Brief: Copy out the text of the material word for word, starting at the line that contains "Shields | WiFi" and ending at the final line of the material, and leave the pictures out.

--*--

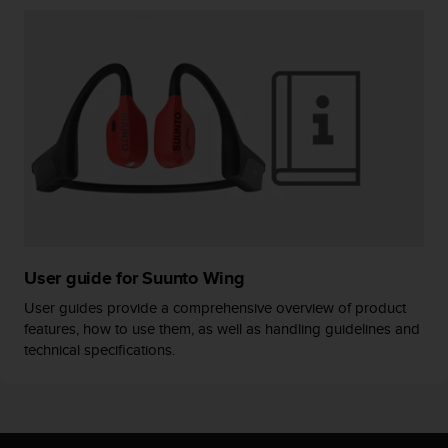
A
c
c
e
s
s
i
b
i
l
i
t
y
User guide for Suunto Wing
G
u
User guides provide a comprehensive overview of product
i
features, how to use them, as well as handling guidelines and
d
technical specifications.
e
l
i
n
e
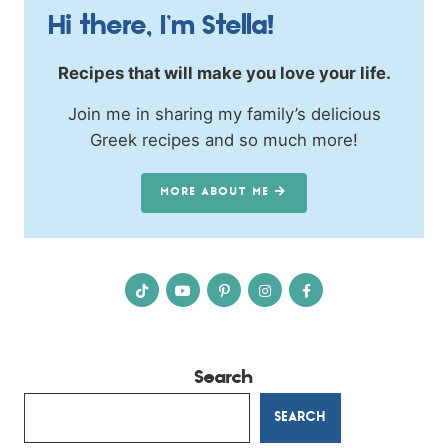
Hi there, I’m Stella!
Recipes that will make you love your life.
Join me in sharing my family’s delicious
Greek recipes and so much more!
MORE ABOUT ME
Search
SEARCH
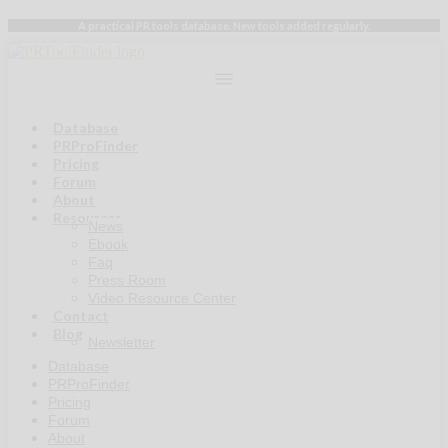
Skip
A practical PR tools database. New tools added regularly.
to
content
Database
PRProFinder
Pricing
Forum
About
Resources
News
Ebook
Faq
Press Room
Video Resource Center
Contact
Blog
Newsletter
Database
PRProFinder
Pricing
Forum
About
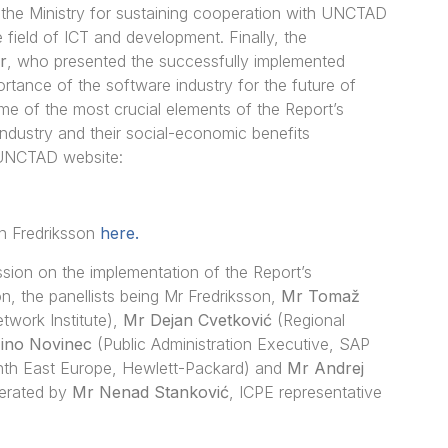
f the Ministry for sustaining cooperation with UNCTAD
 field of ICT and development. Finally, the
r
, who presented the successfully implemented
rtance of the software industry for the future of
me of the most crucial elements of the Report’s
 industry and their social-economic benefits
 UNCTAD website:
n Fredriksson
here.
sion on the implementation of the Report’s
on, the panellists being Mr Fredriksson,
Mr Tomaž
ork Institute),
Mr Dejan Cvetković
(Regional
ino Novinec
(Public Administration Executive, SAP
nth East Europe, Hewlett-Packard) and
Mr Andrej
derated by
Mr Nenad Stanković
, ICPE representative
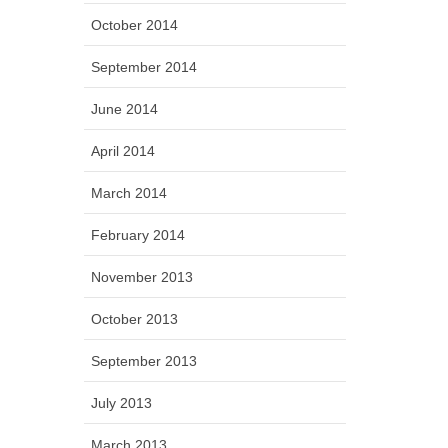
October 2014
September 2014
June 2014
April 2014
March 2014
February 2014
November 2013
October 2013
September 2013
July 2013
March 2013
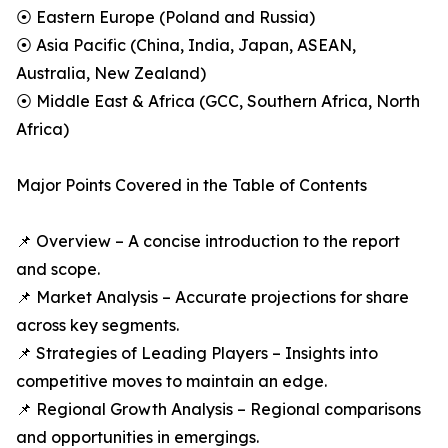
⦿ Eastern Europe (Poland and Russia)
⦿ Asia Pacific (China, India, Japan, ASEAN,
Australia, New Zealand)
⦿ Middle East & Africa (GCC, Southern Africa, North
Africa)
Major Points Covered in the Table of Contents
📌 Overview – A concise introduction to the report
and scope.
📌 Market Analysis – Accurate projections for share
across key segments.
📌 Strategies of Leading Players – Insights into
competitive moves to maintain an edge.
📌 Regional Growth Analysis – Regional comparisons
and opportunities in emergings.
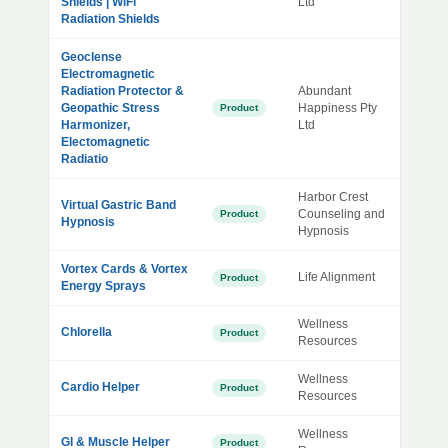
Shields | WiFi
Ltd
Radiation Shields
Geoclense
Electromagnetic
Radiation Protector &
Abundant
Geopathic Stress
Happiness Pty
Product
Harmonizer,
Ltd
Electomagnetic
Radiatio
Harbor Crest
Virtual Gastric Band
Counseling and
Product
Hypnosis
Hypnosis
Vortex Cards & Vortex
Life Alignment
Product
Energy Sprays
Wellness
Chlorella
Product
Resources
Wellness
Cardio Helper
Product
Resources
Wellness
GI & Muscle Helper
Product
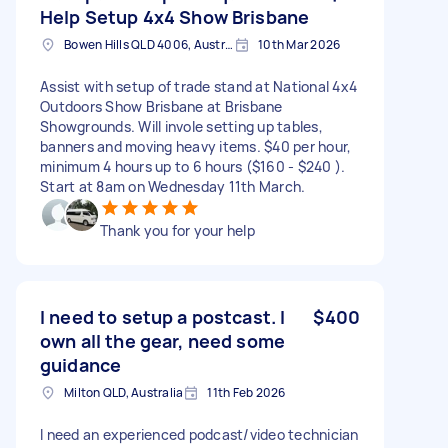
Help Setup 4x4 Show Brisbane
Bowen Hills QLD 4006, Australia
10th Mar 2026
Assist with setup of trade stand at National 4x4
Outdoors Show Brisbane at Brisbane
Showgrounds. Will invole setting up tables,
banners and moving heavy items. $40 per hour,
minimum 4 hours up to 6 hours ($160 - $240 ).
Start at 8am on Wednesday 11th March.
Thank you for your help
I need to setup a postcast. I
$400
own all the gear, need some
guidance
Milton QLD, Australia
11th Feb 2026
I need an experienced podcast/video technician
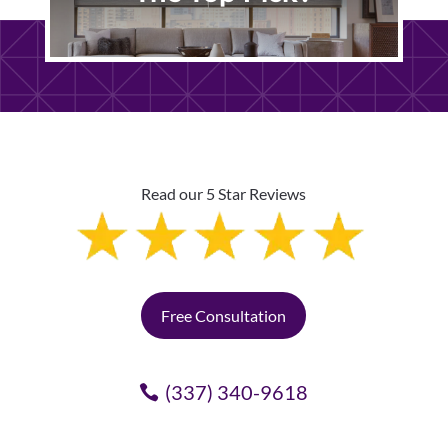
Read our 5 Star Reviews
Free Consultation
(337) 340-9618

--*--

Exercise result:
Shields | WiFi
Ltd
Radiation Shields
Geoclense
Electromagnetic
Radiation Protector &
Abundant
Geopathic Stress
Happiness Pty
Product
Harmonizer,
Ltd
Electomagnetic
Radiatio
Harbor Crest
Virtual Gastric Band
Counseling and
Product
Hypnosis
Hypnosis
Vortex Cards & Vortex
Life Alignment
Product
Energy Sprays
Wellness
Chlorella
Product
Resources
Wellness
Cardio Helper
Product
Resources
Wellness
GI & Muscle Helper
Product
Help Setup 4x4 Show Brisbane
Bowen Hills QLD 4006, Australia
10th Mar 2026
Assist with setup of trade stand at National 4x4
Outdoors Show Brisbane at Brisbane
Showgrounds. Will invole setting up tables,
banners and moving heavy items. $40 per hour,
minimum 4 hours up to 6 hours ($160 - $240 ).
Start at 8am on Wednesday 11th March.
Thank you for your help
I need to setup a postcast. I
$400
own all the gear, need some
guidance
Milton QLD, Australia
11th Feb 2026
I need an experienced podcast/video technician
Read our 5 Star Reviews
Free Consultation
(337) 340-9618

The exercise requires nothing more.